Rafael Arbex / Estadão
Rafael Arbex / Estadão

Marcelo D'Salete vence o prêmio Eisner, o Oscar dos quadrinhos

Quadrinista brasileiro levou a principal premiação do mundo na área, na categoria de publicações estrangeiras, por seu livro 'Cumbe', com histórias da escravidão no Brasil

Guilherme Sobota, O Estado de S. Paulo

21 Julho 2018 | 11h07
Atualizado 23 Julho 2018 | 18h14

O quadrinista brasileiro Marcelo D’Salete venceu o Prêmio Eisner, considerado o "Oscar dos quadrinhos", na categoria melhor publicação estrangeira nos Estados Unidos. Ele, que também é professor de Artes Plásticas do ensino básico público paulista, ganhou o prêmio pelo livro Cumbe, que narra histórias de africanos trazidos ao Brasil para trabalhar como escravos. Os resultados da 30.ª edição do Eisner foram anunciados na sexta-feira, 20, na Comic-Con San Diego.
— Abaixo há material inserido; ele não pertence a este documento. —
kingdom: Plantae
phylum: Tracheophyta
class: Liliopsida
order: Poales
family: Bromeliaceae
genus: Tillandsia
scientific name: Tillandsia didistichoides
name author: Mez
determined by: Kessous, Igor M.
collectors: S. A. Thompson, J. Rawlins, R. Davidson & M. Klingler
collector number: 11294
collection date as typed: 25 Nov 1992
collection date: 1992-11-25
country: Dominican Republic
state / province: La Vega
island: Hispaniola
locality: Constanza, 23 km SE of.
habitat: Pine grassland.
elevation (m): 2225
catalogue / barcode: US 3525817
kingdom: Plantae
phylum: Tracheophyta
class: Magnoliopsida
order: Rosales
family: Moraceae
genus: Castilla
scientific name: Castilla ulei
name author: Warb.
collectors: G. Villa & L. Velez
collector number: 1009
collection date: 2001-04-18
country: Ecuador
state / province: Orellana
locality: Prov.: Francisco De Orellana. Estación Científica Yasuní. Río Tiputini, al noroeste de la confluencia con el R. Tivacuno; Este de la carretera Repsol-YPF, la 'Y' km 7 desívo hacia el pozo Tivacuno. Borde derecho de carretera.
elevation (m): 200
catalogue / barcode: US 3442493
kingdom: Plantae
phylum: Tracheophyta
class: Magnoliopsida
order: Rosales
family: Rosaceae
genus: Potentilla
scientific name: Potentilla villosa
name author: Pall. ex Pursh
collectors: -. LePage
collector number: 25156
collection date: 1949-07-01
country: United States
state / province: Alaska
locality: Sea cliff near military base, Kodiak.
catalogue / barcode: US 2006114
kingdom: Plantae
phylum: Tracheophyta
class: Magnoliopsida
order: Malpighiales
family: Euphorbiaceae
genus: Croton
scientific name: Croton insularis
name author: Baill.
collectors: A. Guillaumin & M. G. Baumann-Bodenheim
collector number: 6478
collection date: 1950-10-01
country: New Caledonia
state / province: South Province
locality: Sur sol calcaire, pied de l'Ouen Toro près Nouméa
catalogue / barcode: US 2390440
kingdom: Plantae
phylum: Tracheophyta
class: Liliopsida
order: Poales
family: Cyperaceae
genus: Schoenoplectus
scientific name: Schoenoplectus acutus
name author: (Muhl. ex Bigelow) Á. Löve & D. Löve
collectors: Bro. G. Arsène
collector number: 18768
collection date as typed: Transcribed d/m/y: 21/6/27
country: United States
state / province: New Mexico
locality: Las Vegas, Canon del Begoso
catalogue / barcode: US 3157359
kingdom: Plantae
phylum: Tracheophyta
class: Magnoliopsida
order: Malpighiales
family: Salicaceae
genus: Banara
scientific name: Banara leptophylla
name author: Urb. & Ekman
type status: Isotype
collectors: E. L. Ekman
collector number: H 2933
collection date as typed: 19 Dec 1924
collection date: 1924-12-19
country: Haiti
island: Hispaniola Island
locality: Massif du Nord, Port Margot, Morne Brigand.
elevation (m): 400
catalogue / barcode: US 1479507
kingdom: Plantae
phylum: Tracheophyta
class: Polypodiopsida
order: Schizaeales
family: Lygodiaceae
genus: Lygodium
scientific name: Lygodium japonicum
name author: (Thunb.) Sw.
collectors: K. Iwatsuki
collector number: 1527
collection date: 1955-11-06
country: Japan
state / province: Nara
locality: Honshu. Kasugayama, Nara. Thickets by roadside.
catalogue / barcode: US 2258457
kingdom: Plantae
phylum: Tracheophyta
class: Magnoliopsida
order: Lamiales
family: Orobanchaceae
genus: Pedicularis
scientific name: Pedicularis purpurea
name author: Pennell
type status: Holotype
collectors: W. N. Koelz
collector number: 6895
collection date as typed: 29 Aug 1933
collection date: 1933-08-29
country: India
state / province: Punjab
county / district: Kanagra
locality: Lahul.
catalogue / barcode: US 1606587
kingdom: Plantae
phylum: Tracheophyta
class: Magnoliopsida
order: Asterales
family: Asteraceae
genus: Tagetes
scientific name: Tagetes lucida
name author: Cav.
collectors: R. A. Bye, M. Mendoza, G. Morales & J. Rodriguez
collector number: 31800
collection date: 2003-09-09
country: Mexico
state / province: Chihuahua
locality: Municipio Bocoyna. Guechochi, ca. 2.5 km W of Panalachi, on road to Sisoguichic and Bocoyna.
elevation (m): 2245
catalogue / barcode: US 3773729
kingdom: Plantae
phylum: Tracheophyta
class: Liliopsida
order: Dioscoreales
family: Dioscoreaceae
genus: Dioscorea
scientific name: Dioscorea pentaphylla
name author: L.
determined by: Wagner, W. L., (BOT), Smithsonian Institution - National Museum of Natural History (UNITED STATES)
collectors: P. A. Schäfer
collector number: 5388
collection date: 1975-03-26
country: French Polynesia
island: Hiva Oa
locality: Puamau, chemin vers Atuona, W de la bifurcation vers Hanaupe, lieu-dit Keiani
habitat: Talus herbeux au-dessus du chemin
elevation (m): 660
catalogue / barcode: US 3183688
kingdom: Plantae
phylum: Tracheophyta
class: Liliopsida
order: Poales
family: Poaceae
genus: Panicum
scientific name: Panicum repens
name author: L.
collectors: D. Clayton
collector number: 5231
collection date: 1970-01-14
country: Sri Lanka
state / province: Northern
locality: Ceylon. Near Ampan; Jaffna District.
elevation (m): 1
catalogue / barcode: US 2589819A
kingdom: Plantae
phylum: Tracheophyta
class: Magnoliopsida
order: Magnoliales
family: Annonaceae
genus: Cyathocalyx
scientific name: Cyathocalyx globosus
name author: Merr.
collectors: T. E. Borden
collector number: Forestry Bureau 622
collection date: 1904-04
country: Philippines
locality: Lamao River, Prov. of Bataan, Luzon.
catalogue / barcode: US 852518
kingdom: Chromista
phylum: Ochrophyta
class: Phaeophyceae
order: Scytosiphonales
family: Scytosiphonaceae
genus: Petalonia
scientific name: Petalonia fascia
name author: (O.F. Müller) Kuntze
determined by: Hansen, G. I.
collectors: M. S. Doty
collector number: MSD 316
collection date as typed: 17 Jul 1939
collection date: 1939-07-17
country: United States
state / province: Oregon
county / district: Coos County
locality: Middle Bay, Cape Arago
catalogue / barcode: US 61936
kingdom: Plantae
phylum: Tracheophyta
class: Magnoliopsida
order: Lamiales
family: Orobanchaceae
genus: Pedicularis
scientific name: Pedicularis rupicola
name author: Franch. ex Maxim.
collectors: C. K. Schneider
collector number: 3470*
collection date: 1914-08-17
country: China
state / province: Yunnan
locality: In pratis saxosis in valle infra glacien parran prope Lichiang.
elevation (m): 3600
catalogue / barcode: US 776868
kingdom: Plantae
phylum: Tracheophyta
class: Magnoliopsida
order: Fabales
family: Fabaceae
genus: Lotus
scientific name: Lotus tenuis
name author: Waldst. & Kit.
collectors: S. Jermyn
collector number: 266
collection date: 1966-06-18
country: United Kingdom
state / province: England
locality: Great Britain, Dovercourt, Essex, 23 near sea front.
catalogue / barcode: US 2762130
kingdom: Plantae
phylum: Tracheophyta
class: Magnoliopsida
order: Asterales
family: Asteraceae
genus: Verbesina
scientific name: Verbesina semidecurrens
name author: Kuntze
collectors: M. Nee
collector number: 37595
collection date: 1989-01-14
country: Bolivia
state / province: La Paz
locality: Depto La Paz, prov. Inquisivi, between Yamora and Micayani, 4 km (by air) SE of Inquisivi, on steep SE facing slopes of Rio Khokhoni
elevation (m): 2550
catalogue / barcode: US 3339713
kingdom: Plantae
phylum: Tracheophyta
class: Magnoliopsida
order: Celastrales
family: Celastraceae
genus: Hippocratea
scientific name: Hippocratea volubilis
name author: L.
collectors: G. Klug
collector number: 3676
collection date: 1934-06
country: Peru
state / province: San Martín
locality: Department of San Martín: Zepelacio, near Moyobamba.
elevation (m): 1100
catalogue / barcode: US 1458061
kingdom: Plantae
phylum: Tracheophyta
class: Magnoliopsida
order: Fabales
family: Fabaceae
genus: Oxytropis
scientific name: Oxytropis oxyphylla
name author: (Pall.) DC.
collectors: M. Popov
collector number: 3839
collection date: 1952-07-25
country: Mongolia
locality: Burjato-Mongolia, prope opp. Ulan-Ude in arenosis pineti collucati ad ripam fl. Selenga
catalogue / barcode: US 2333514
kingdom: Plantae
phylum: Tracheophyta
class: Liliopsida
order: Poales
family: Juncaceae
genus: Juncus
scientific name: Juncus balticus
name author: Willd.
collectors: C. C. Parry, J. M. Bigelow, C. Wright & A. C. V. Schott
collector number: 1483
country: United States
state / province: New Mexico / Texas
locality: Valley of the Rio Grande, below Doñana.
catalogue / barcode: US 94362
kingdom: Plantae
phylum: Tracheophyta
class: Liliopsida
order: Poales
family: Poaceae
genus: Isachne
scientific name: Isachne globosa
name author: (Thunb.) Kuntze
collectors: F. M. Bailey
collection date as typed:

Cumbe (Run for It, Fantagraphics, 2017, traduzido por Andrea Rosenberg) saiu no Brasil pela editora Veneta, em 2014. Essa história partiu do mesmo projeto que resultou em Angola Janga (2017), outra aclamada obra de D’Salete: abordar conflitos, dramas e esperanças de escravos trazidos ao Brasil dos antigos reinos de Angola e Congo após uma extensa pesquisa, de mais de uma década. Em Cumbe, ele narra quatro histórias diferentes do ponto de vista dos escravos, que lutam contra o sistema que os oprime.

“As marcas de cada um desses africanos estão presentes em nossa história e cotidiano. Ainda lutamos pelo reconhecimento simbólico, cultural, econômico e político no Brasil (dos remanescentes quilombolas, dos territórios indígenas e do simples direito a vida de cada jovem de periferia). Os quadrinhos, a literatura, as artes são componentes essenciais para uma mudança estrutural”, escreveu Marcelo D’Salete em sua página pessoal do Facebook nesse sábado.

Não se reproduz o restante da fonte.